Saat ini pihaknya akan melakukan survei di 25 tempat yang didominasi kelompok GKP di sentra produksi gabah di Lampung. Survei tidak menjumpai kelompok gabah kualitas gabah kering giling (GKG).

“Harga tertinggi GKP Rp4.950 per kg, terendah Rp4.050 per kg. Harga tersebut berada di atas harga pembelian pemerintah (HPP) Rp3.700 per kg,” jelas Yeane Irmaningrum, sebagaimana melansir Republika (4/2).

GKP tertinggi seharga Rp4.950 per kg merupakan varietas Ciherang yang berada di Kecamatan Ambarawa, Kabupaten Pringsewu. Sementara itu, GKP terendah dengan harga Rp4.950 per kg dari varietas IR64 di Kecamatan Penengahan, Kabupaten Lampung Selatan.

Harga gabah di tingkat penggiling tertinggi Rp5.000 per kg jenis gabah kualitas varietas Ciherang di Kecamatan Ambarawa, Kabupaten Pringsewu. Adapun harga gabah terendahnya Rp4.150 per kg varietas IR64 di Kecamatan Penengahan, Kabupaten Lampung Selatan. Harga tersebut masih di atas HPP Rp3.750 per kg.
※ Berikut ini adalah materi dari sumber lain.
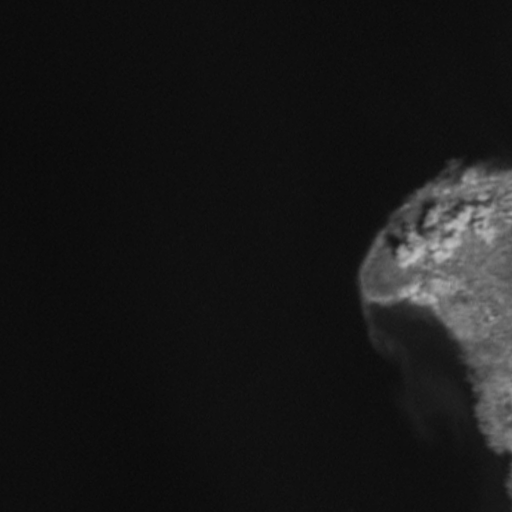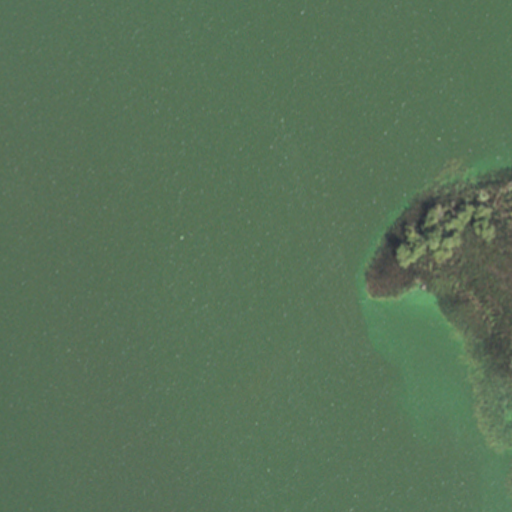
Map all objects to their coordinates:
park: (455, 254)
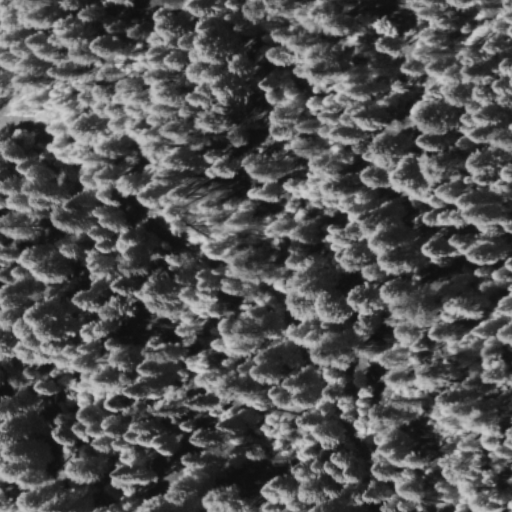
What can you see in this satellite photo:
road: (243, 323)
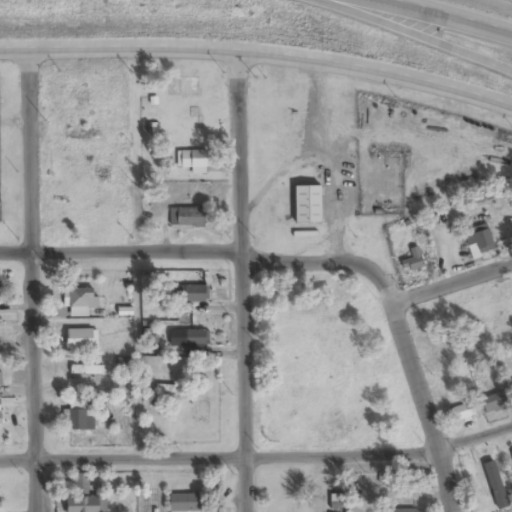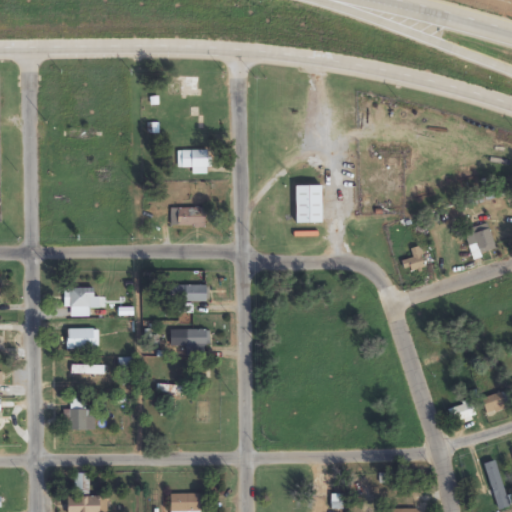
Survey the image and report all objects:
road: (449, 15)
road: (416, 32)
road: (259, 54)
building: (182, 87)
building: (194, 161)
building: (309, 206)
building: (188, 217)
building: (480, 241)
road: (266, 258)
building: (414, 262)
road: (34, 279)
road: (232, 281)
building: (191, 294)
building: (80, 301)
building: (82, 339)
building: (126, 363)
building: (87, 370)
building: (1, 381)
building: (166, 389)
road: (425, 399)
building: (496, 404)
building: (79, 415)
building: (461, 415)
road: (258, 454)
building: (496, 485)
building: (186, 502)
building: (336, 502)
building: (86, 504)
building: (401, 510)
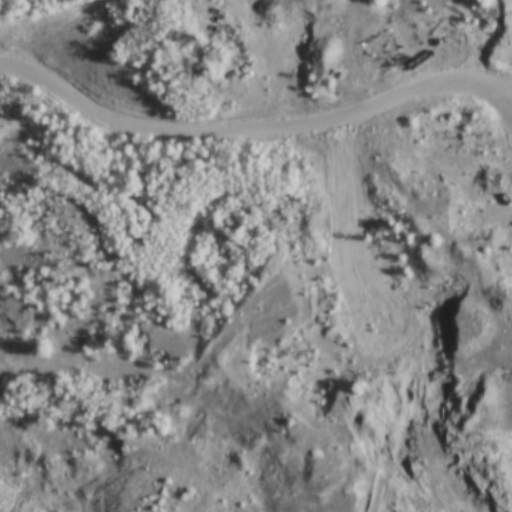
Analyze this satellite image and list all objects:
road: (434, 78)
quarry: (373, 237)
road: (264, 366)
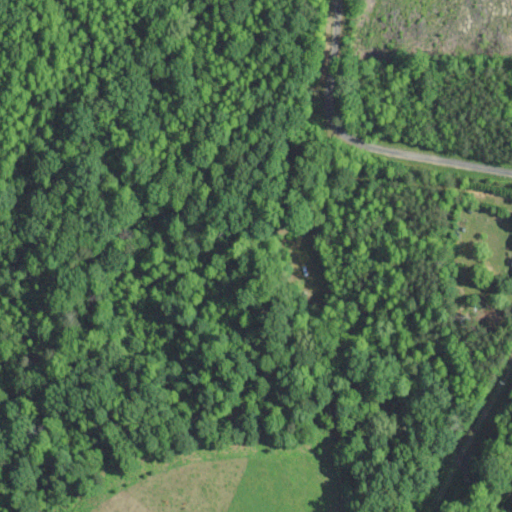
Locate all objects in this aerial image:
road: (354, 141)
building: (511, 269)
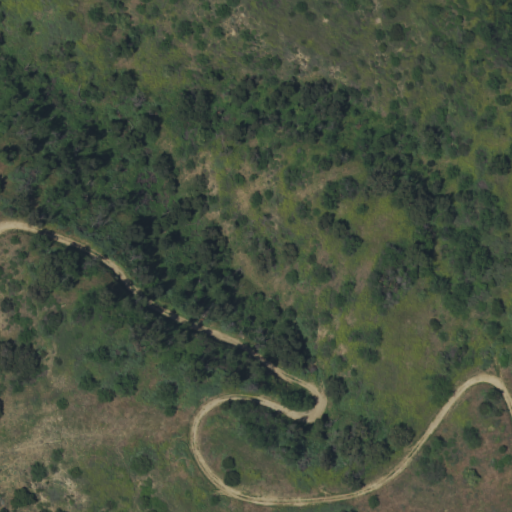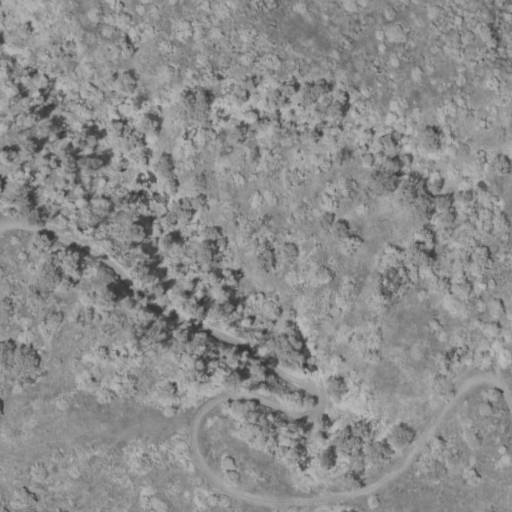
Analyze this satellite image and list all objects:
road: (232, 405)
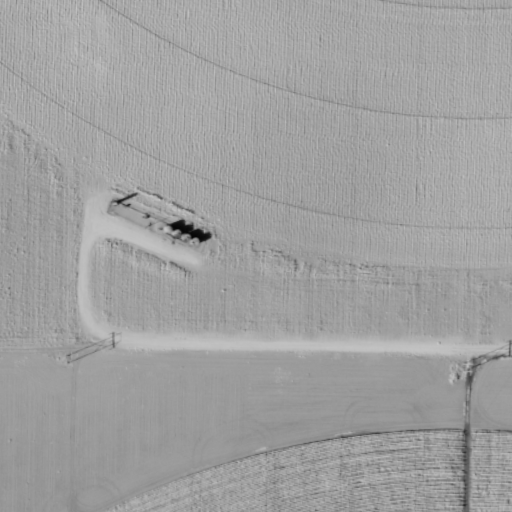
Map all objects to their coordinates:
road: (256, 360)
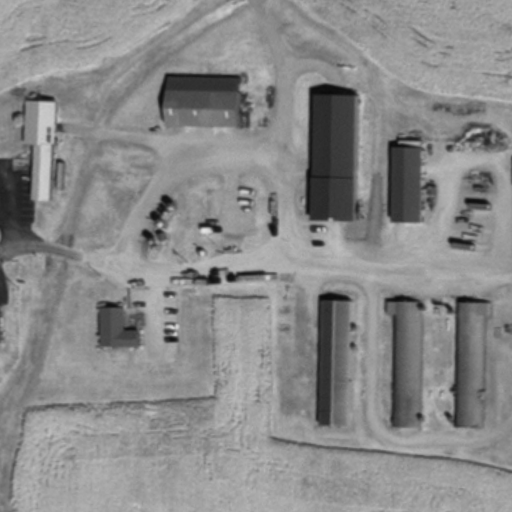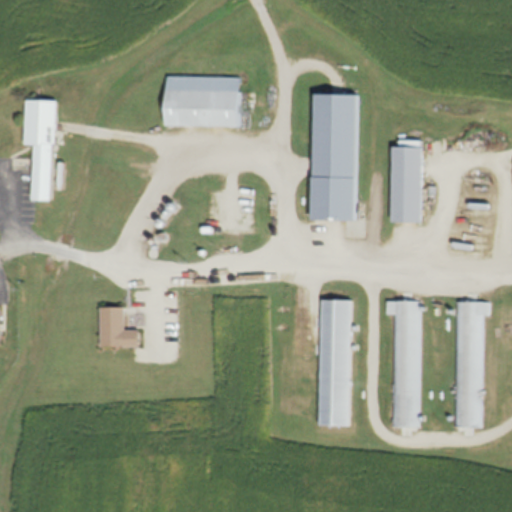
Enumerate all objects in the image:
building: (204, 101)
building: (44, 145)
building: (335, 156)
building: (408, 183)
road: (9, 211)
crop: (240, 264)
road: (476, 273)
building: (1, 324)
building: (119, 327)
building: (337, 362)
building: (406, 362)
building: (470, 362)
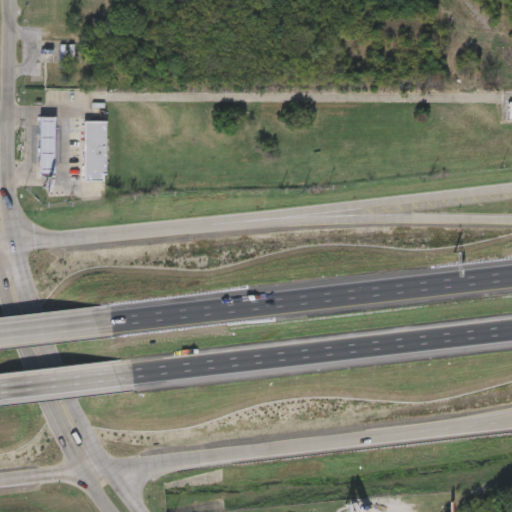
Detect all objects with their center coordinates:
road: (1, 128)
road: (67, 142)
road: (29, 143)
gas station: (27, 156)
building: (27, 156)
building: (28, 156)
building: (76, 160)
building: (76, 161)
road: (350, 205)
road: (350, 217)
road: (101, 233)
road: (7, 242)
road: (23, 267)
road: (314, 295)
road: (58, 327)
road: (321, 350)
road: (65, 379)
road: (46, 402)
road: (510, 416)
road: (296, 446)
road: (40, 479)
road: (372, 507)
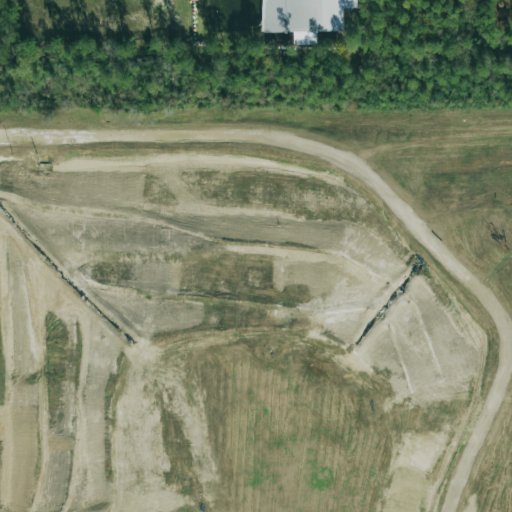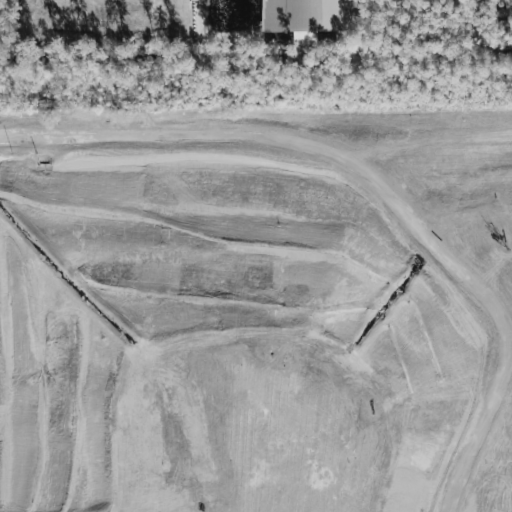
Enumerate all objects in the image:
building: (303, 17)
road: (256, 130)
landfill: (256, 309)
Data yang dikeluarkan oleh BPS menyebutkan bahwa harga gabah di tingkat petani ataupun di penggilingan terjadi kenaikan pada Januari 2017. Peningkatan rata-rata harga kelompok kualitas GKP di tingkat petani sebesar 0,07 persen dari Rp4.504,17 per kg menjadi Rp4.507,20 per kg, dan tingkat penggilingan dengan kelompok kualitas yang sama naik sebesar 0,10 persen dari Rp4.596,46 per kg menjadi Rp4.601,20.

Baca Juga:  Aksi Penjualan Ratusan Telur Penyu Digagalkan Aparat Kepolisian Jember
loading...
loading...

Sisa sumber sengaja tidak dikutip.